Most guitar synths contain many high quality sounds, but by connecting an external MIDI sound source to their MIDI output (assuming it has one), it’s possible to massively expand the range of sounds available to the player, andany number of tones can be layered to create never-before-heard textures. MIDI outputs can also serve as a convenient and highly expressive input tool for entering data into a MIDI sequencer. The MIDI information is designed to transmit in what is termed the “Mono Mode” which means that the performance information for each string is output on its own separate MIDI channel. This affords a greater degree of expressive control as each string/channel carries its own note and Pitch Bend information. Working in this way makes it possible to reproduce unique guitar techniques such as whammy bar usage and harmonised string bending. The only proviso is that the external MIDI sound source is mulitimbral, offering six or more parts – very common these days. |
It’s also often possible to transmit in “Poly Mode” whereby a single common channel is used for all strings. This is handy if your external sound module is not multitimbral, as is the case with some of the more recent modeling synths. However, it should be noted that when two or more strings are playing, Pitch Bend messages are not sent – instead, any bent notes will move in semitone steps. This of course is not a problem when trying to reproduce Piano or other normally chromatic parts. In Poly mode, accurate pitch bend IS still sent for single melodic lines. This can sometimes produce an interesting effect when your guitar is slightly out of tune – any solo lines are out of tune whilst any chords played fall perfectly in tune! In either mode, there is one very important setting to make within the guitar synth and in the external module if total chaos is to be avoided. The Pitch Bend Range must be set to the same value on the guitar synth and on all used channels on the external sound module. If this is not done, then any information conveyed as pitch bend will be distorted, giving rise to apparent mistracking and “bum” notes.

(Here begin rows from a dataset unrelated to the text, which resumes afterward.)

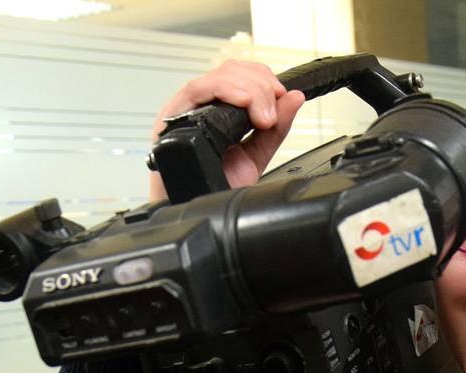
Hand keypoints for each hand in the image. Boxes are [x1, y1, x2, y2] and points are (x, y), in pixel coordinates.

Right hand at [149, 60, 305, 200]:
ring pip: (216, 77)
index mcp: (217, 110)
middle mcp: (199, 106)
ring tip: (261, 117)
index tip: (281, 95)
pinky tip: (243, 103)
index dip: (263, 78)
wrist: (197, 210)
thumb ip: (275, 129)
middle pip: (230, 70)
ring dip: (247, 90)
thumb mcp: (255, 156)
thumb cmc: (216, 187)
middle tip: (270, 116)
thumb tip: (294, 98)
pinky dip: (224, 90)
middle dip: (260, 87)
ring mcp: (183, 109)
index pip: (240, 74)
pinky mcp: (171, 116)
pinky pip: (196, 90)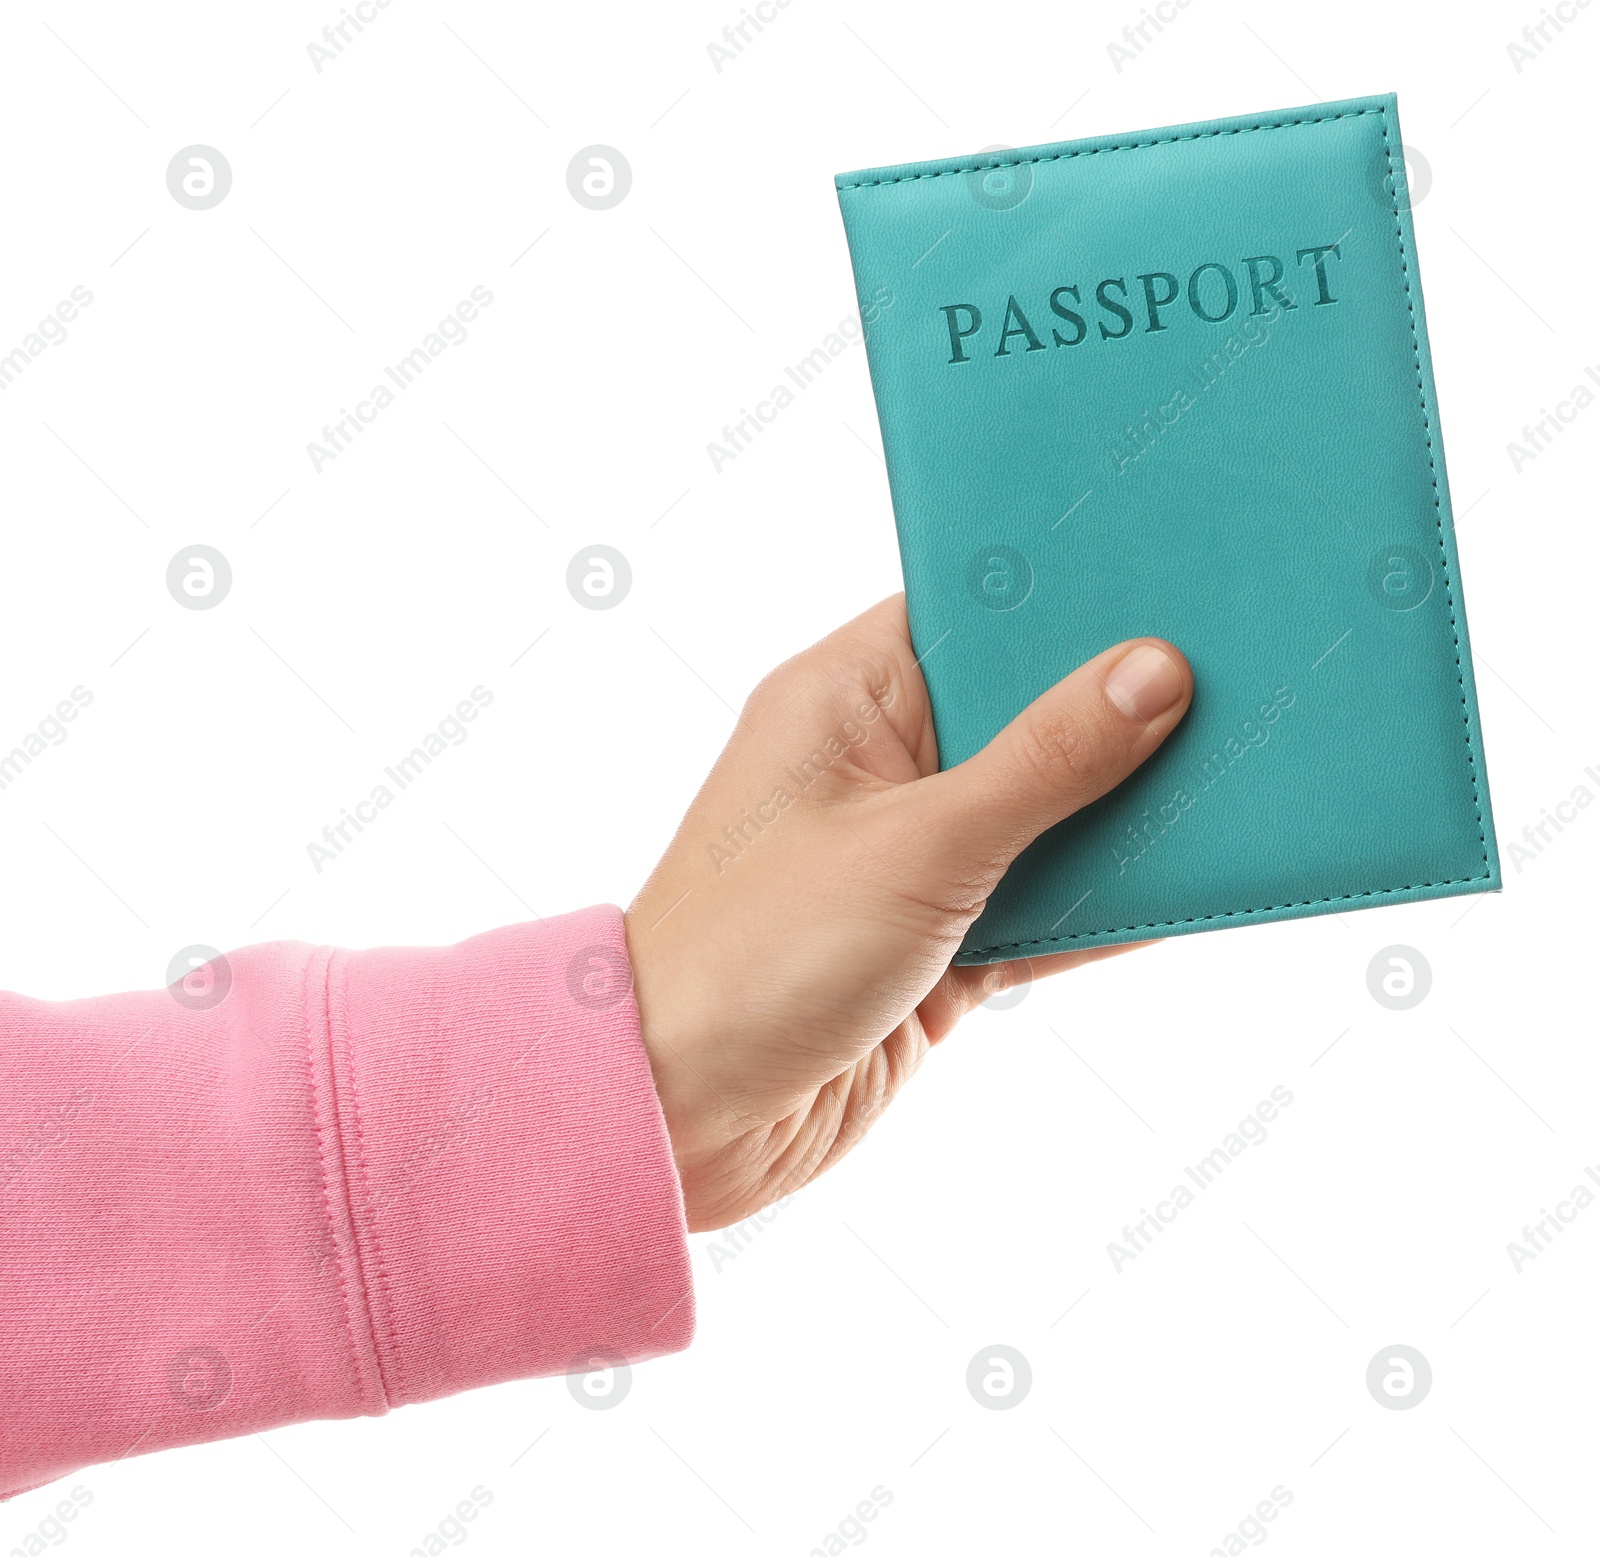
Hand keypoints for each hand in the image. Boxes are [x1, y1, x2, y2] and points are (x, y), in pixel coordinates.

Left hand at [625, 594, 1191, 1230]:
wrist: (684, 1116)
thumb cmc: (758, 954)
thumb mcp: (920, 844)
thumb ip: (1045, 761)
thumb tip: (1153, 672)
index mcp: (845, 698)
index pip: (969, 615)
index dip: (1063, 603)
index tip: (1169, 585)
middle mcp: (878, 765)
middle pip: (1022, 715)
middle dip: (1117, 711)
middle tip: (1238, 675)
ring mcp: (909, 857)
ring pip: (1042, 814)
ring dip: (1121, 812)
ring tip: (1240, 772)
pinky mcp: (938, 943)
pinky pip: (1042, 905)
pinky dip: (1103, 902)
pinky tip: (1190, 883)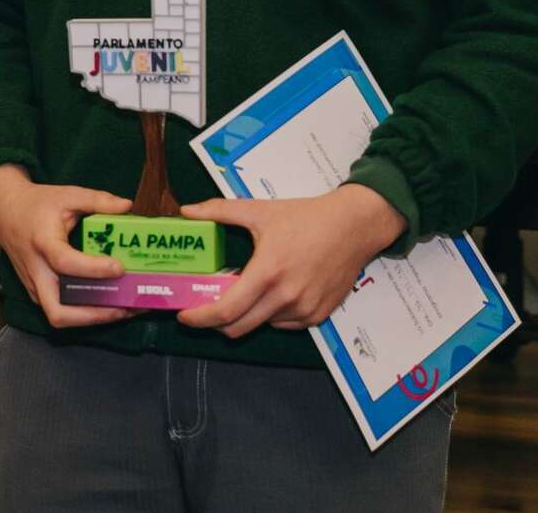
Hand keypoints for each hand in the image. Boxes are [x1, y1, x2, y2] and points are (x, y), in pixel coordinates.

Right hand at [0, 166, 136, 329]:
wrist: (4, 212)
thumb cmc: (36, 204)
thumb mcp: (67, 195)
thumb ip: (97, 200)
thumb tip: (127, 205)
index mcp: (42, 243)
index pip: (65, 263)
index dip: (93, 269)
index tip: (119, 268)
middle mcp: (36, 269)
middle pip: (58, 311)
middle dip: (93, 315)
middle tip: (123, 307)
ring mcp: (34, 284)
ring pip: (59, 315)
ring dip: (92, 318)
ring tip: (123, 309)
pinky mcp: (36, 291)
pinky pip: (60, 309)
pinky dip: (84, 313)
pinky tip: (107, 303)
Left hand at [175, 184, 406, 337]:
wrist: (353, 226)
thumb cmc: (306, 217)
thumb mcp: (259, 210)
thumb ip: (218, 211)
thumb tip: (187, 210)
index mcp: (267, 272)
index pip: (226, 310)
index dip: (200, 319)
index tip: (185, 317)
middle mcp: (286, 297)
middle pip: (239, 327)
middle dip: (217, 323)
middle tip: (206, 307)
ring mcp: (305, 309)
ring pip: (262, 325)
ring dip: (248, 315)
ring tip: (245, 291)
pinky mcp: (319, 315)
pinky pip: (285, 323)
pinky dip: (272, 314)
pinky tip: (273, 292)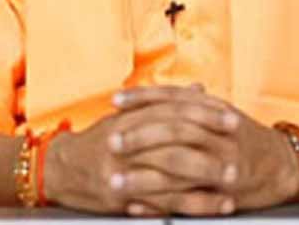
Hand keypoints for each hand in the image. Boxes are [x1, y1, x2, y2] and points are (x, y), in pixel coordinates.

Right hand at [42, 86, 242, 214]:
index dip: (204, 114)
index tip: (232, 119)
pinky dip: (190, 206)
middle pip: (174, 138)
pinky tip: (212, 208)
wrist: (60, 169)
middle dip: (210, 144)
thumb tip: (200, 89)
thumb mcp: (128, 115)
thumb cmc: (99, 140)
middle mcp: (126, 141)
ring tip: (233, 185)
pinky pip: (161, 202)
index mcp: (130, 118)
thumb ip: (165, 102)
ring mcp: (123, 170)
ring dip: (206, 181)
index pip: (173, 110)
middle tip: (237, 149)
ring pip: (170, 174)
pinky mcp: (121, 198)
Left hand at [109, 85, 298, 213]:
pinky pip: (187, 200)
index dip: (143, 97)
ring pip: (177, 166)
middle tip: (111, 141)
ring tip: (114, 182)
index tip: (115, 100)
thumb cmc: (244, 138)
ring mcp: (223, 163)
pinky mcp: (224, 193)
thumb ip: (189, 104)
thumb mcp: (221, 113)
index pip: (174, 97)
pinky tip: (136, 206)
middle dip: (139, 135)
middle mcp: (220, 132)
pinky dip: (159, 204)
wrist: (284, 166)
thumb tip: (151, 96)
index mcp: (215, 109)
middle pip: (174, 129)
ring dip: (142, 176)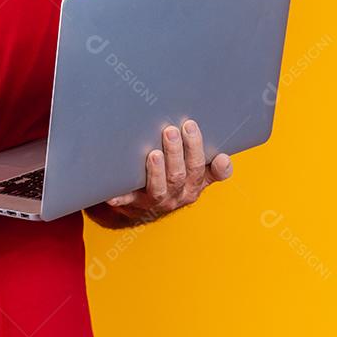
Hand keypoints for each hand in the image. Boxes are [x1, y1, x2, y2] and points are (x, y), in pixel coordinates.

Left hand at [104, 120, 232, 220]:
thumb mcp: (194, 172)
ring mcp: (156, 200)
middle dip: (177, 152)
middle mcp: (179, 194)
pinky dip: (120, 197)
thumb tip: (223, 158)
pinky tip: (113, 195)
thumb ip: (209, 163)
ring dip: (157, 171)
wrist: (143, 206)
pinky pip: (126, 200)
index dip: (215, 166)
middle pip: (181, 175)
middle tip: (172, 130)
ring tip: (154, 154)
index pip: (209, 173)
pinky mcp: (133, 203)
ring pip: (160, 188)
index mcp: (195, 184)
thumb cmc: (172, 178)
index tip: (218, 154)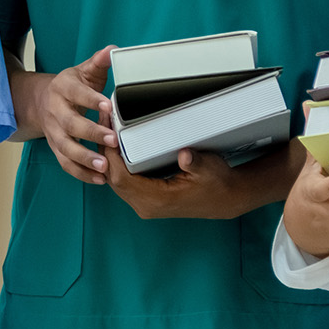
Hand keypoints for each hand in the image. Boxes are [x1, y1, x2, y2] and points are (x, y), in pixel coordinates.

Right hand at [34, 46, 117, 184]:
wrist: (41, 101)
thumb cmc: (71, 86)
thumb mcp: (83, 71)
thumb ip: (98, 62)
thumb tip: (113, 50)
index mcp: (63, 88)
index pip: (77, 93)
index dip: (91, 100)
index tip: (108, 106)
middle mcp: (55, 111)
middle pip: (70, 124)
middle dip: (91, 133)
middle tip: (112, 140)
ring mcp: (54, 132)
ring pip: (66, 148)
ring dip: (85, 158)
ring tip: (104, 167)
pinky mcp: (56, 148)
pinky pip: (66, 164)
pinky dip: (81, 173)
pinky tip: (100, 178)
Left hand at [106, 144, 268, 220]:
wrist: (227, 199)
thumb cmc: (218, 183)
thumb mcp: (209, 168)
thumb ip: (195, 162)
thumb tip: (185, 155)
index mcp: (156, 200)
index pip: (120, 178)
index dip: (110, 154)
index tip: (106, 131)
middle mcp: (146, 205)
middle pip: (112, 178)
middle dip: (104, 150)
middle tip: (101, 122)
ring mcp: (145, 204)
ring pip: (115, 180)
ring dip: (108, 156)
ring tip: (106, 130)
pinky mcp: (147, 199)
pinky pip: (123, 182)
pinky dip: (117, 164)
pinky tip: (116, 146)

Select the largest pitch bend range possible for both units to avoid annoying re-triggering during long slides.
When using the guitar synth as an input device to a MIDI sequencer, you will need to decide whether to work in the Mono or Poly mode. In this case it might be better to use the Poly mode if your sequencer can only record up 16 MIDI channels of performance data. If you have the luxury of a Multi-bus MIDI setup and a few multitimbral sound modules or soft synths, then go ahead and use the Mono mode. Bear in mind however that in Mono mode, the amount of MIDI data being transmitted in a given time could be very large indeed. To reduce the data density without the need for tedious post record editing, some guitar synth base units offer a “Bend Data Thin” option which, when switched on, reduces bend data transmission substantially at the slight expense of the smoothness of pitch changes.